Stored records
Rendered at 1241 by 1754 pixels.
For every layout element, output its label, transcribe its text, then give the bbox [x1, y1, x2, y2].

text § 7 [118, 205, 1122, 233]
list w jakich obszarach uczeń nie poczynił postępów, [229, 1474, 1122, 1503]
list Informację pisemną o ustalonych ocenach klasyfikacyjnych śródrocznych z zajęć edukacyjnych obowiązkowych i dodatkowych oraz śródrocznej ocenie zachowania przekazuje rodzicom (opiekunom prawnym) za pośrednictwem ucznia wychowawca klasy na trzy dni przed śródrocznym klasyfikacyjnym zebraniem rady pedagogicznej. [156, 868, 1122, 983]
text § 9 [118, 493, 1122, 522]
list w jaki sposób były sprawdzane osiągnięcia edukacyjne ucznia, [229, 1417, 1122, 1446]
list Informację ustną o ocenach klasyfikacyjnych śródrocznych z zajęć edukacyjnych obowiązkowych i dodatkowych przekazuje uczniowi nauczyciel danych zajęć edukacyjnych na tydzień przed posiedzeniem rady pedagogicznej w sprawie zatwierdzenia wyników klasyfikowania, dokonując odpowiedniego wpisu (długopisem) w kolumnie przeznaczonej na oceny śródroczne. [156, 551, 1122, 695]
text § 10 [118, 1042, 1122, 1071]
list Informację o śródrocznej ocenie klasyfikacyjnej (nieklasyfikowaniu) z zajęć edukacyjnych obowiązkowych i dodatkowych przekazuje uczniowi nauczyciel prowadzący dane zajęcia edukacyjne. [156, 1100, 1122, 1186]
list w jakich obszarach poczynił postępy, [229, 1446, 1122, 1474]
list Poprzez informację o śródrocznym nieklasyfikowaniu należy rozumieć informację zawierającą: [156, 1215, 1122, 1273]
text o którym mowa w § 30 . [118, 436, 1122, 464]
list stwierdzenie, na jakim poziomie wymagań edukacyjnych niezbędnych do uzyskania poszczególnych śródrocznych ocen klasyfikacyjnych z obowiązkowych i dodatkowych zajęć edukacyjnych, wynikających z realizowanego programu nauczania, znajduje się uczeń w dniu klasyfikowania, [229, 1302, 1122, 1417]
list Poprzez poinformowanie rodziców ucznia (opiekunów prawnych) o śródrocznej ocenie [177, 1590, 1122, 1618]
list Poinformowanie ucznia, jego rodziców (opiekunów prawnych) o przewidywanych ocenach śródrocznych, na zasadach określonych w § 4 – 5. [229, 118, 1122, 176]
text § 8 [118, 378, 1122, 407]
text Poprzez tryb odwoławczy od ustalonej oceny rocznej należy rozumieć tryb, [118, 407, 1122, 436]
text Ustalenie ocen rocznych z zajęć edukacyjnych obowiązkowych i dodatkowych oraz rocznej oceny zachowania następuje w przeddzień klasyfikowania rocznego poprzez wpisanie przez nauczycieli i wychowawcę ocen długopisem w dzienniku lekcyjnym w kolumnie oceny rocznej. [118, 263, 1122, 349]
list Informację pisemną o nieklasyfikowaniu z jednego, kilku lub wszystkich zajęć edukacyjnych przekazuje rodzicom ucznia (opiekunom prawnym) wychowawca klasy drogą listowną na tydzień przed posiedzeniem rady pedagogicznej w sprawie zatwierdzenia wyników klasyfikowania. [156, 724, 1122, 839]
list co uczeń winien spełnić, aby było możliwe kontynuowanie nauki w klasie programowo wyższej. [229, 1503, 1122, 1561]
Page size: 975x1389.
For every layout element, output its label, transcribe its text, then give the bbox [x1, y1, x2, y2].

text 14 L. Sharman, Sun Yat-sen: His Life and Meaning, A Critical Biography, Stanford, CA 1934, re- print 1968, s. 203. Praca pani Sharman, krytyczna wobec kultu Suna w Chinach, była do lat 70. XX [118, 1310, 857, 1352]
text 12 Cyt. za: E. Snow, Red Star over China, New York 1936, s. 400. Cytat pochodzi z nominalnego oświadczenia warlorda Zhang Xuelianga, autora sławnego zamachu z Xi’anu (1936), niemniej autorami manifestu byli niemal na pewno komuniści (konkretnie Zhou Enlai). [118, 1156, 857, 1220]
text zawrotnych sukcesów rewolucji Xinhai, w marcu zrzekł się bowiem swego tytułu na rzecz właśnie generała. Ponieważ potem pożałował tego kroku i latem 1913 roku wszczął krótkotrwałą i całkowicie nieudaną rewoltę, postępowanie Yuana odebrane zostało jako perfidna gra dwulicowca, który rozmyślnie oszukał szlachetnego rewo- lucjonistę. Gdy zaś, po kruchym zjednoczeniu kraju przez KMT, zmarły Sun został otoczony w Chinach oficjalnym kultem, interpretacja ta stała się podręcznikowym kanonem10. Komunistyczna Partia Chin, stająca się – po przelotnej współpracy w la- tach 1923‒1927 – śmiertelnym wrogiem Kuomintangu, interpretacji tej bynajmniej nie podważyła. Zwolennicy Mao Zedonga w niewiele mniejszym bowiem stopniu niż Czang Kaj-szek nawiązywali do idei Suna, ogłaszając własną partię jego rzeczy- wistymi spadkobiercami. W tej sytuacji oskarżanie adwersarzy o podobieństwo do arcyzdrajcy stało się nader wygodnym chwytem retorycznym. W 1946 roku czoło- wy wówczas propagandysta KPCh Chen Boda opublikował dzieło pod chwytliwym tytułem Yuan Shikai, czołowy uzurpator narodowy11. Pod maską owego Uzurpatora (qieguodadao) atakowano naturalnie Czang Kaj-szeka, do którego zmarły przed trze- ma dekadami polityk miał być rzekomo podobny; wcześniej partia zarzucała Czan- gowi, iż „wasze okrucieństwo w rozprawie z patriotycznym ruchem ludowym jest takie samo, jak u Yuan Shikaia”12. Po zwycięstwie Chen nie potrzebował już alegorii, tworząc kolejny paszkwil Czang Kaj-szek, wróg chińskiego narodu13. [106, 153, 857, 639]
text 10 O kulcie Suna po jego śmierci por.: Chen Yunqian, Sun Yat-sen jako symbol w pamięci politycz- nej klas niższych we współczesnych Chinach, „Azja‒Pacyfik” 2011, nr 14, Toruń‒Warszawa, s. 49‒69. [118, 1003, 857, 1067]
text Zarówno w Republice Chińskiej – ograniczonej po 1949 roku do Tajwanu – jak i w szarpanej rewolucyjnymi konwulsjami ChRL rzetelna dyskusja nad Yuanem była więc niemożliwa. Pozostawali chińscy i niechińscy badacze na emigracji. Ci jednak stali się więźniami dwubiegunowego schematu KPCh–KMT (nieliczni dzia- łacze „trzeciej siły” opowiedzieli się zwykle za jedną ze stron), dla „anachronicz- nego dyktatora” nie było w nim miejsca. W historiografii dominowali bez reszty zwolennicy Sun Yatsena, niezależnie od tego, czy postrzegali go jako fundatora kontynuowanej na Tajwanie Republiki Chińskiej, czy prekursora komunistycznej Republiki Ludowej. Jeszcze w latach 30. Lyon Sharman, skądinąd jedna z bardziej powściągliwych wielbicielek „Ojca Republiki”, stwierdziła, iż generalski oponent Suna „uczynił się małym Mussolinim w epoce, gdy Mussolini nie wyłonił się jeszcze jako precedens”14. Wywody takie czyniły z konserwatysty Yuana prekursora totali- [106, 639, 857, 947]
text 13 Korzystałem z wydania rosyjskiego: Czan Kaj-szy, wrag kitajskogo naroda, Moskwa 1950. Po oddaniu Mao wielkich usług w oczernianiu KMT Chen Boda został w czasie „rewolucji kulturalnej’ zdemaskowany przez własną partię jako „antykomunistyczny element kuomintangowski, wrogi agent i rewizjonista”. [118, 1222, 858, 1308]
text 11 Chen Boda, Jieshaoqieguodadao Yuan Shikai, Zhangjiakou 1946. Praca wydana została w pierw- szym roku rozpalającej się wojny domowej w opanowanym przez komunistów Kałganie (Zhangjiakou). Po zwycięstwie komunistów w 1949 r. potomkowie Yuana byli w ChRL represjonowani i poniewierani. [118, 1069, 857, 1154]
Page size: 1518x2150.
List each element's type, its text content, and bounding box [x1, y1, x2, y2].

EXERCISE GOAL → Extract verbatim the lines of the records beginning with the line that contains "text 14 L. Sharman, Sun" and running through the line that contains "text 10 O kulcie", both lines included.

TASK ANSWER →
text 14 L. Sharman, Sun Yat-sen: His Life and Meaning, A Critical Biography, Stanford, CA 1934, re- print 1968, s. 203. Praca pani Sharman, krytyczna wobec kultu Suna w Chinach, była do lat 70. XX [118, 1310, 857, 1352]
text 12 Cyt. za: E. Snow, Red Star over China, New York 1936, s. 400. Cytat pochodzi z nominalnego oświadczenia warlorda Zhang Xuelianga, autora sławnego zamachu z Xi’anu (1936), niemniej autorami manifestu byli niemal na pewno komuniści (konkretnie Zhou Enlai). [118, 1156, 857, 1220]
text zawrotnych sukcesów rewolucji Xinhai, w marcu zrzekł się bowiem swego tytułu na rzecz właśnie generała. Ponieważ potem pożałował tego kroku i latem 1913 roku wszczął krótkotrwałą i całkowicie nieudaną rewoltę, postępowanie Yuana odebrane zostało jako perfidna gra dwulicowca, który rozmyślnie oszukał szlachetnego rewo- lucjonistę. Gdy zaś, po kruchym zjednoczeniu kraju przez KMT, zmarły Sun został otoczony w Chinach oficjalnym kultem, interpretacja ta stała się podręcznikowym kanonem10. Komunistyczna Partia Chin, stająca się – po przelotnej współpracy w la- tach 1923‒1927 – śmiertelnym wrogiem Kuomintangu, interpretacji tej bynajmniej nie podważyła. Zwolennicy Mao Zedonga w niewiele mniejszym bowiem stopniu niż Czang Kaj-szek nawiązywali do idei Suna, ogłaszając własną partię jego rzeczy- wistymi spadkobiercami. W tej sytuacji oskarżanie adwersarzy o podobieństwo do arcyzdrajcy stało się nader wygodnym chwytem retorycznym. W 1946 roku czoło- wy wówczas propagandysta KPCh Chen Boda opublikował dzieło pod chwytliwym tytułem Yuan Shikai, czołowy uzurpator narodowy11. Pod maską owego Uzurpatora (qieguodadao) atakowano naturalnie Czang Kaj-szeka, do którego zmarły przed trze- ma dekadami polityk miał być rzekomo podobny; wcześniej partia zarzucała Czan- gowi, iż „wasze okrucieństwo w rozprawie z patriotycznym ruchem ludowym jest takie samo, jak u Yuan Shikaia”12. Po zwycięstwie Chen nie potrzebował już alegorii, tworząc kolejny paszkwil Czang Kaj-szek, wróg chińskiego narodu13. [106, 153, 857, 639]
text 10 O kulcie Suna po jego śmierci por.: Chen Yunqian, Sun Yat-sen jako symbol w pamięci politycz- nej klas niższych we współczesnych Chinach, „Azja‒Pacyfik” 2011, nr 14, Toruń‒Warszawa, s. 49‒69. [118, 1003, 857, 1067]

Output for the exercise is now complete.